Wolfenbüttel is a town in Lower Saxony, Germany, the administrative capital of Wolfenbüttel District. It is best known as the location of the internationally renowned Herzog August Library and for having the largest concentration of timber-framed buildings in Germany. It is an episcopal see of the Evangelical Lutheran Church in Brunswick. It is also home to the Jägermeister distillery and houses a campus of the Ostfalia University of Applied Sciences.

The town centre is located at an elevation of 77 ft (23 m) on the Oker river near the confluence with its Altenau tributary, about 13 km (8.1 mi) south of Brunswick and 60 km (37 mi) southeast of the state capital Hanover. Wolfenbüttel is situated about half-way between the Harz mountain range in the south and the Lüneburg Heath in the north. The Elm-Lappwald Nature Park and the Asse hill range stretch east and southeast of the town.

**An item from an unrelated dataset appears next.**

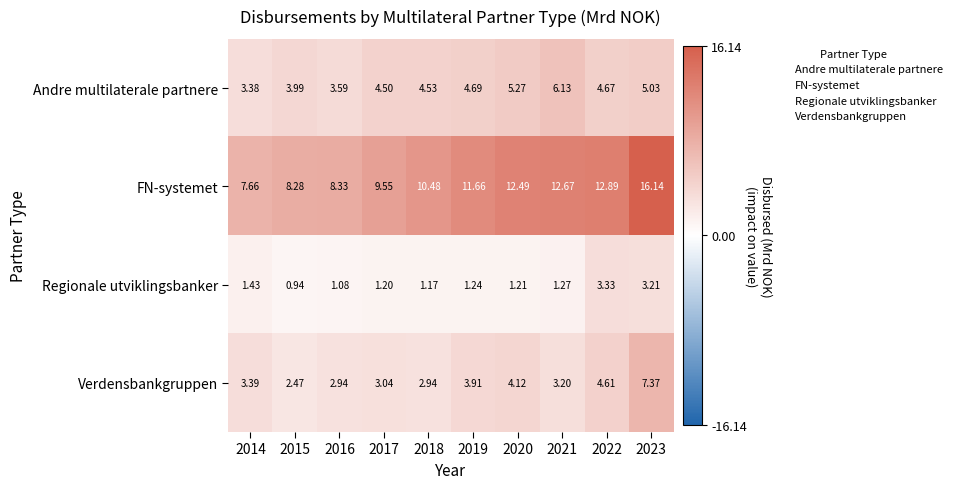

Which series changed the most between 2017 and 2019?

FN-systemet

With a population of about 52,000 people, Wolfenbüttel is part of the Hannover–Braunschweig–Göttingen–Wolfsburg Metropolitan Region. It is the southernmost of the 172 towns in Northern Germany whose names end in büttel, meaning “residence” or “settlement.”
During the Thirty Years’ War, Danish troops under King Christian IV occupied the fortified town in 1626.
During World War II, the city prison became a major execution site of prisoners of the Gestapo. Most of those executed were members of various Resistance groups. One such victim was a Dom Lambert, a monk of Ligugé Abbey in France, who was beheaded there on 3 December 1943.